Research Highlights
Sensors Harnessing Light Give Hope in Rehabilitation
[A research team led by POSTECH’s Professor Sung-Min Park overcomes limitations of conventional strain sensors using computer vision integrated optical sensors]
Recently, a Korean company donated a wearable robot, designed to aid patients with limited mobility during their rehabilitation, to a hospital. These patients wear this robot to receive assistance for muscle and joint exercises while performing actions such as walking or sitting. Wearable devices including smartwatches or eyewear that people wear and attached to their skin have the potential to enhance our quality of life, offering a glimmer of hope to some people much like this robotic innovation.
The strain sensors used in these rehabilitative robots analyze data by translating specific physical changes in specific regions into electric signals. Notably flexible, these sensors are pliable and adept at gauging even the most subtle bodily changes as they are made from lightweight materials for ease of attachment to the skin. However, conventional soft strain sensors often exhibit inadequate durability due to susceptibility to external factors such as temperature and humidity. Furthermore, their complicated fabrication process poses challenges for widespread commercialization.
A research team led by Professor Sung-Min Park from the Department of Convergence IT Engineering and the Department of Mechanical Engineering and PhD candidate Sunguk Hong from the Department of Mechanical Engineering at Pohang University of Science and Technology (POSTECH) has successfully overcome the limitations of these soft strain sensors by integrating computer vision*1 technology into optical sensors. Their research findings were featured in npj Flexible Electronics, the world-renowned journal.
The research team developed a sensor technology known as computer vision-based optical strain (CVOS) during their study. Unlike conventional sensors reliant on electrical signals, CVOS sensors employ computer vision and optical sensors to analyze microscale optical patterns, extracting data regarding changes.
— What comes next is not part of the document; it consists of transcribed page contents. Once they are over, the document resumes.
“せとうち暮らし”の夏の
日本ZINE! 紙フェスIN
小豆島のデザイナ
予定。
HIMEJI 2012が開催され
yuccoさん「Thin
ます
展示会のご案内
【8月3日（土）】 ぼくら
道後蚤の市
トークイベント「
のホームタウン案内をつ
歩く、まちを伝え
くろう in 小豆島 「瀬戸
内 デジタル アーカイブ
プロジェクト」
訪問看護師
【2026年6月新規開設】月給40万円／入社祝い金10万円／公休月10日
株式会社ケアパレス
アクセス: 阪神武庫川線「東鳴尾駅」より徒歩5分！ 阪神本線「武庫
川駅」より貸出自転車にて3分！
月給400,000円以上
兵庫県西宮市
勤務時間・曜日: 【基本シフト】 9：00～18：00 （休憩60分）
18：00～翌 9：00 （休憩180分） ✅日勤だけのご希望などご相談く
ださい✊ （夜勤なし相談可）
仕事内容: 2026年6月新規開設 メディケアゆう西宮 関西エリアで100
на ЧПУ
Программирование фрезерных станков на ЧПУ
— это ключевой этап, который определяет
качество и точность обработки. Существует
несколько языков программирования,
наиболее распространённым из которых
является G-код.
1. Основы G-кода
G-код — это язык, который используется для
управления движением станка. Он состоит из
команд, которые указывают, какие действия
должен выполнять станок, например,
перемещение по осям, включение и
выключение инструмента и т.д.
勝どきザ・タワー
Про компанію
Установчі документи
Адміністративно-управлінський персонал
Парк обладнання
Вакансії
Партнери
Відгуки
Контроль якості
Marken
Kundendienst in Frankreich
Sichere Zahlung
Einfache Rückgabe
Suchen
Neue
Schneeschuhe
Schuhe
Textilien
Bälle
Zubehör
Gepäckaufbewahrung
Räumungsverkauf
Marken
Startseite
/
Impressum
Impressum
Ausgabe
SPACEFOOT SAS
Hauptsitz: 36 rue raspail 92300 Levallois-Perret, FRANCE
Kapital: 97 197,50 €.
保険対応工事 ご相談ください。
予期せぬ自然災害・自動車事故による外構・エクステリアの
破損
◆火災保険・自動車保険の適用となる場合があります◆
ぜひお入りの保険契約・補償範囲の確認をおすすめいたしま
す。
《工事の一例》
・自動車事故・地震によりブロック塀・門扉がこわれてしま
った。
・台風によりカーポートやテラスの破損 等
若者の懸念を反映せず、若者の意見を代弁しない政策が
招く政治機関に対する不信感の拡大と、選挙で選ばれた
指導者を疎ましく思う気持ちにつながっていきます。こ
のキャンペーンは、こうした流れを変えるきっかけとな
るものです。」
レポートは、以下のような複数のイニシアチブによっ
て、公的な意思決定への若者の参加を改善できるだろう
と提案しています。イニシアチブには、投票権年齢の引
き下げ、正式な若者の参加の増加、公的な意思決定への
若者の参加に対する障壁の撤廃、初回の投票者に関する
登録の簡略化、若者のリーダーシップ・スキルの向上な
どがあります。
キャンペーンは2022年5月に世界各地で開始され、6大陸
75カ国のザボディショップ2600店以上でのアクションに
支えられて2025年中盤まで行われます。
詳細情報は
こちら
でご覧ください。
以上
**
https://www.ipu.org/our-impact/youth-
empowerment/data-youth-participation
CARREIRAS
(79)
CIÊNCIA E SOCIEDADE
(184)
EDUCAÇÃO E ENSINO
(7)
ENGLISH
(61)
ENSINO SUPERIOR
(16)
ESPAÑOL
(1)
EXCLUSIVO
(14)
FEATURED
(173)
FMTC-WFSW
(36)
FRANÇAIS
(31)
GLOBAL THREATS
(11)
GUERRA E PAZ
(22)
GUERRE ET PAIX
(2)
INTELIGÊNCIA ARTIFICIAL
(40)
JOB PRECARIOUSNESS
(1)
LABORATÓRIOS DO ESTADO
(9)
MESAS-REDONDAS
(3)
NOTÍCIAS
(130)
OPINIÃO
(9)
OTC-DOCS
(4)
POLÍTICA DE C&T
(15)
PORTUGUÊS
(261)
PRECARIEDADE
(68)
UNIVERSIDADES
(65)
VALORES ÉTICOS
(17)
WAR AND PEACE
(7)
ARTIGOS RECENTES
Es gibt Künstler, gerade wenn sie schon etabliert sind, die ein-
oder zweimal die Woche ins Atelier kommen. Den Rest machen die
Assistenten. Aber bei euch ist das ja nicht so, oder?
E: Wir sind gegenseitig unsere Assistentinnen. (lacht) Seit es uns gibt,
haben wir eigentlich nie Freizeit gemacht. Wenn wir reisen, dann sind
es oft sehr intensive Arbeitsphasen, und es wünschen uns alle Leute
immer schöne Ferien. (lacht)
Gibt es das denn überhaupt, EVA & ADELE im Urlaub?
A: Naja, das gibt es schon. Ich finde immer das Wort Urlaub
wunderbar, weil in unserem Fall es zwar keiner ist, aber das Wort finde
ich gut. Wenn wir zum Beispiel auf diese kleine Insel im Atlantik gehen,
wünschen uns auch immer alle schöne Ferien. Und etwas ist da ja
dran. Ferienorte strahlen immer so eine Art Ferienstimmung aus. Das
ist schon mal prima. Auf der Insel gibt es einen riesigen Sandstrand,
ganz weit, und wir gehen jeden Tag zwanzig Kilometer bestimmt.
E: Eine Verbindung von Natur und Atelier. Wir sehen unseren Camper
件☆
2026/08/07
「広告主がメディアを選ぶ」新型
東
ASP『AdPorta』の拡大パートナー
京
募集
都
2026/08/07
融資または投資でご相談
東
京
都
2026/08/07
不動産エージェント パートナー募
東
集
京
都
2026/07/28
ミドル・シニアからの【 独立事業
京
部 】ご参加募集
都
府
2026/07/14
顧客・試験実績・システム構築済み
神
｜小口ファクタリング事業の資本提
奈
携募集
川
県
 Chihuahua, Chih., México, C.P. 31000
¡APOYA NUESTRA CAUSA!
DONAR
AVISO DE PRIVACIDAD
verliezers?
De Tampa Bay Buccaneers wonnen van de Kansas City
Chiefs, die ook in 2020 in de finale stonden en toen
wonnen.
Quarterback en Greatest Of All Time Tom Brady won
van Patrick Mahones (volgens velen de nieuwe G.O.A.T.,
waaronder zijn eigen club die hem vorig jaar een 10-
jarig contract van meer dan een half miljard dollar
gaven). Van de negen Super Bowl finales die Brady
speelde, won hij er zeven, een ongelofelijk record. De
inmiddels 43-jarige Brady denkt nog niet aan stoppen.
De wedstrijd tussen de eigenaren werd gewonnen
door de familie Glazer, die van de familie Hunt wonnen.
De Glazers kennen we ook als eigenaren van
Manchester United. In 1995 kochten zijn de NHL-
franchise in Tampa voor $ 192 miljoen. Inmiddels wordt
This approach inherently enhances durability by eliminating elements that compromise sensor functionalities and streamlining fabrication processes, thereby facilitating sensor commercialization.
In contrast to conventional sensors that solely detect biaxial strain, CVOS sensors exhibit the exceptional ability to detect three-axial rotational movements through real-time multiaxial strain mapping*2. In essence, these sensors enable the precise recognition of intricate and various bodily motions through a single sensor. The research team substantiated this claim through experiments applying CVOS sensors to assistive devices in rehabilitative treatments.
Through integration of an AI-based response correction algorithm that corrects diverse error factors arising during signal detection, the experiment results showed a high level of confidence. Even after undergoing more than 10,000 iterations, these sensors consistently maintained their exceptional performance.
Professor Sung-Min Park who led the research explained, “The CVOS sensors excel in distinguishing body movements across diverse direction and angles, thereby optimizing effective rehabilitative interventions.” He further added, “By tailoring design indicators and algorithms to align with specific objectives, CVOS sensors have boundless potential for applications spanning industries.”
1. Computer vision
A technology where computers discern and analyze digital images or video data.
2. Real-time multiaxial strain mapping
A technology that captures multiaxial alterations in real-time, presenting them as a map. This is achieved through the integration of diverse sensors and data analysis methodologies based on computer vision.